=== Work item ===
Report how many lines of the material below contain the string "عقارات", giving only the number.

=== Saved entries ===
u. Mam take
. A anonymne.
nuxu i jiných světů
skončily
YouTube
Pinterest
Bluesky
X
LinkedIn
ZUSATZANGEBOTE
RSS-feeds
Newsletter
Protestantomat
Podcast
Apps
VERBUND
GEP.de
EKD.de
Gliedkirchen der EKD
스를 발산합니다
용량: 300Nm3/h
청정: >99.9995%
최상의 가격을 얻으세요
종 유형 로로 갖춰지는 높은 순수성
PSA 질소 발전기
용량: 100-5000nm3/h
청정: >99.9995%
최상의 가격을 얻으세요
==
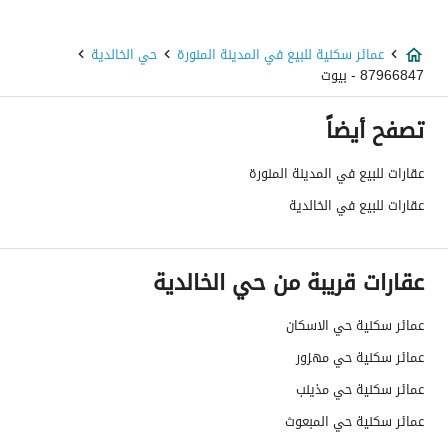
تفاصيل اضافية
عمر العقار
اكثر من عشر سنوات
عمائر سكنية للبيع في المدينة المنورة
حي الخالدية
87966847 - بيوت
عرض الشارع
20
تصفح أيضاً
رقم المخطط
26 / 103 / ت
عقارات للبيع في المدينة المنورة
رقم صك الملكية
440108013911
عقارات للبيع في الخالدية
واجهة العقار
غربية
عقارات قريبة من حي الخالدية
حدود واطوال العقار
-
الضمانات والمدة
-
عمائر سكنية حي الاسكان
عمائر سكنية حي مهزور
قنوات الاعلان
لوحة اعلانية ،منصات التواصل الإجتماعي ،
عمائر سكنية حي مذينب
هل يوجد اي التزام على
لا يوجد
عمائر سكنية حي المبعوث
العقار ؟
--
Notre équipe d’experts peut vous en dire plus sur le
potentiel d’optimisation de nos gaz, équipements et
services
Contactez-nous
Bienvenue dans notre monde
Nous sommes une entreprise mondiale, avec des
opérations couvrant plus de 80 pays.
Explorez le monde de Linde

=== Task solution ===
3